Most of those who were keen on sport
took happily to the nets at the start of the Summer Term even though late
April & May are sometimes difficult to associate with cricket. The
term is also a short one and includes public exams so there were always
gaps appearing in the school team. Robin Keen was capt. in 1949-50
and although some of the same names from football kept cropping-up others
also appeared. From the football ranks perhaps Ben Storkey was the
most gifted, excellent in all aspects of the game but there was a lad
called Young, who played for an Ealing side and occasionally for
Middlesex. For as a left arm spinner he was regarded as second only
to the great Jack Sims, who like so many top sportsmen lost the best years
of his life to the war. Dickie Bates was perhaps our most stylish
bat and Ray Prodger like John Warr were accurate medium paced bowlers.
There was always a special tension when we played Kilburn Grammar School,
the other Grammar School in the area. They had a good fast bowler to
whom as we recalled we could find no answer.
I learned to swim in the open air pool at Gladstone Park near my home.
The Inter-House Swimming was held in the last week of term and the whole
school decamped to the King Edward's baths next door. I was cajoled
into taking part for the Danes, but I didn't enjoy it. I even
managed to be disqualified in the breast stroke for turning my head from
side to side. Whereas Len Woodford revelled in it although there was
little style about his swimming as he would be the first to admit.
Must be because he was born under Pisces.
Summer was also the time for athletics. The first event was the
Inter-House Competition held in the enclosed King Edward's Recreation
Ground. It was again Mr. Rees, who improved the standard. An
outstanding athlete himself, he knew all the techniques required for track
and field events. Based on the results of the House competition, a
team was selected for the County Sports at Alperton and the best athletes
there were selected for the All England County Championships.
Training for many consisted of a few laps of King Edward's cinder track,
which in one place was like ploughing through gravel. Most of us
were pretty fit and this was not our idea of fun. Nevertheless some
outstanding people spring to mind. David Presland broke both school
and county records for the discuss and shot, which had been set several
years before. Then there was Gerry Schwarz, who with his eight foot
stride fairly "gobbled up" the track in the mile. We cannot remember
his times but in a House race against him Len recorded just over 5 minutes
and he was way behind Schwarz. In 1950 I recall that I came second
in the 440 in about 45 seconds and first in the long jump with 18' 6".

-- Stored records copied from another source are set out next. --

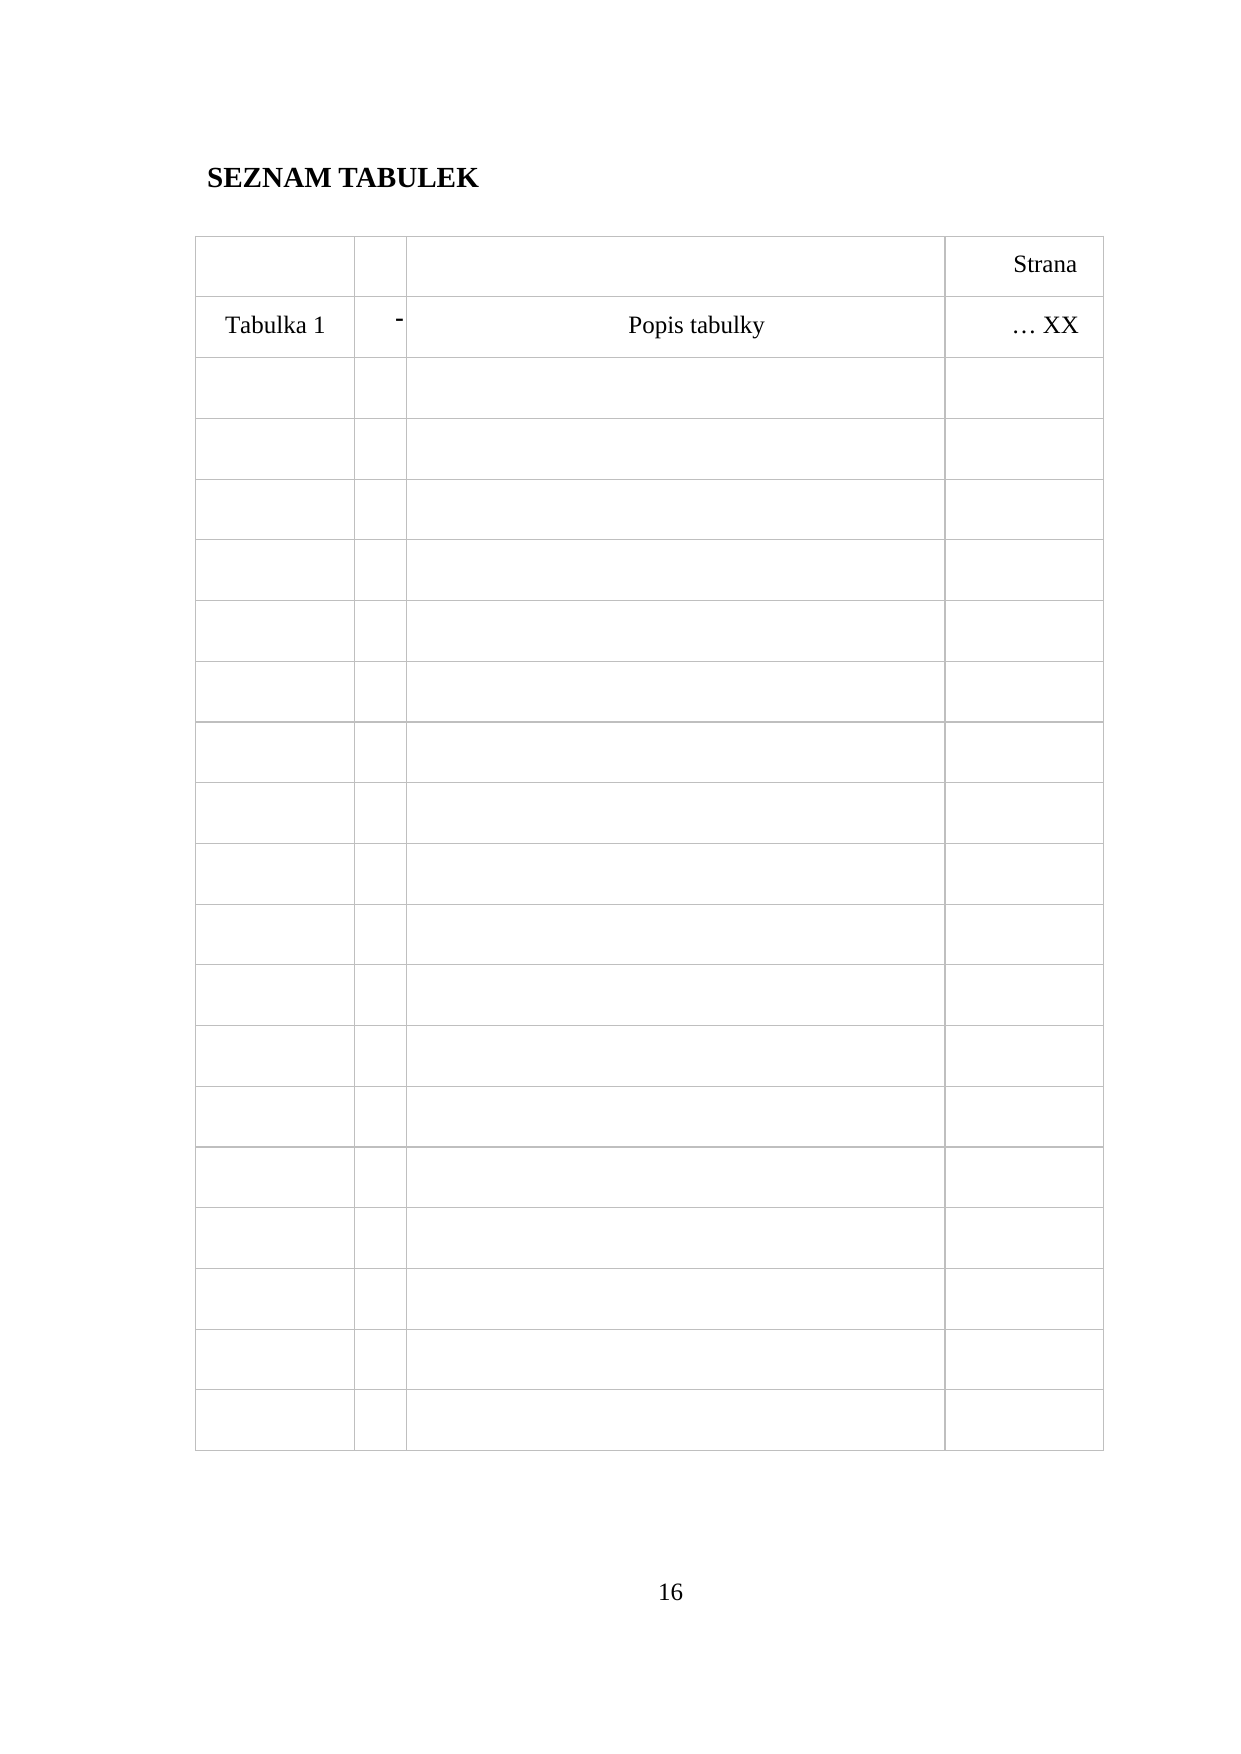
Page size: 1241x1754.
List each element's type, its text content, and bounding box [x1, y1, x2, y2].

table_cell [355, 297, 406, 357]
table_cell [946, 965, 1103, 1025]
table_cell [407, 1208, 944, 1268]
table_cell [407, 480, 944, 539]
table_header [196, 237, 354, 296]
table_cell [946, 844, 1103, 903]
table_cell [196, 480, 354, 539]
table_cell [946, 358, 1103, 418]
table_cell [196, 965, 354, 1025]
table_cell [946, 1208, 1103, 1268]
table_cell [407, 1087, 944, 1146]
table_cell [355, 905, 406, 964]
table_cell [946, 1390, 1103, 1450]
table_cell [355, 1026, 406, 1086]
table_cell [946, 723, 1103, 782]
table_cell [355, 1148, 406, 1207]
table_cell [946, 1269, 1103, 1329]
table_cell [196, 1208, 354, 1268]
table_cell [355, 965, 406, 1025]
table_cell [196, 540, 354, 600]
table_cell [355, 783, 406, 843]
table_cell [196, 783, 354, 843]
table_cell [946, 1148, 1103, 1207]
table_cell [355, 419, 406, 478]
table_cell [407, 358, 944, 418]
table_cell [196, 905, 354, 964]
table_cell [355, 540, 406, 600]
table_cell [407, 419, 944, 478]
table_cell Tabulka 1 [196, 297, 354, 357]
subtitle SEZNAM TABULEK [207, 160, 1092, 194]
table_cell [196, 358, 354, 418]
table_header [407, 237, 944, 296]
table_cell [946, 1026, 1103, 1086]
table_cell [407, 844, 944, 903]
table_cell [946, 601, 1103, 661]
table_cell … XX [946, 297, 1103, 357]
table_cell [946, 540, 1103, 600]
table_cell [355, 1087, 406, 1146]
table_cell [946, 662, 1103, 721]
table_cell [196, 1087, 354, 1146]
table_cell [355, 358, 406, 418]
table_cell [196, 662, 354, 721]
table_cell [407, 662, 944, 721]
table_cell [946, 905, 1103, 964]
table_cell [355, 1390, 406, 1450]
table_cell [196, 1269, 354, 1329]
table_cell [355, 1269, 406, 1329]
table_cell [407, 1390, 944, 1450]
table_cell [946, 480, 1103, 539]
table_cell [407, 783, 944, 843]
table_cell [407, 905, 944, 964]
table_cell [355, 1330, 406, 1389]
table_cell [196, 1390, 354, 1450]
table_cell [407, 965, 944, 1025]
table_cell [355, 662, 406, 721]
table_header Strana [946, 237, 1103, 296]
table_cell [196, 601, 354, 661]
table_cell [407, 1026, 944, 1086]
table_cell [407, 1148, 944, 1207]
table_cell [407, 1269, 944, 1329]
table_cell [407, 723, 944, 782]
table_cell [196, 419, 354, 478]
table_cell [196, 723, 354, 782]
table_cell Popis tabulky [407, 297, 944, 357]
table_cell [355, 723, 406, 782]
table_cell [355, 1208, 406, 1268]
table_cell [196, 1026, 354, 1086]
table_cell [196, 844, 354, 903]
table_cell [946, 419, 1103, 478]
table_cell [196, 1330, 354, 1389]
table_cell [407, 1330, 944, 1389]
table_cell [946, 783, 1103, 843]
table_cell [946, 1330, 1103, 1389]
table_cell [355, 480, 406, 539]
table_header [355, 237, 406, 296]
table_cell [196, 1148, 354, 1207]
table_cell [355, 844, 406, 903]
table_cell [355, 601, 406, 661]
table_cell [946, 1087, 1103, 1146]
table_cell [407, 540, 944, 600]
table_cell [407, 601, 944, 661]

At Alperton in the 440 the elastic in my shorts broke but I still finished
When Mr. Eddon returned after War Service he introduced the boys to the
concept that tennis was a man's game as well as cricket. The problem
was facilities. Such as we had, the girls had first call and so it
was difficult for us to find times to play. However tennis was
becoming popular in the wider world; Tony Mottram and other English
players then appeared regularly on the Centre and No. 1 Courts at
Wimbledon. The now defunct Evening News organised a knock out
competition in the London area to try to find new talent from among the
many who used the public courts. Several of us - Stan Lambdon, Gerry
Barker, Robin Keen, Len and myself alternated between Queens Park and
Gladstone Park courts.
We frequently had to wait and as a consequence rather than do nothing we
began to play bowls on the indifferent green in Gladstone Park. We
soon realised this was a game of real skill and not just for the elderly!
Jack Eddon managed to fix up an
arrangement with South Hampstead Tennis Club, whereby we could join at a
reduced subscription, playing at off-peak times.
It is perhaps appropriate to end these reminiscences with the fact that
the strong link with South Hampstead and the old days of W.C.G.S. still
exists through Ted Ducker, Ken Fletcher and several others.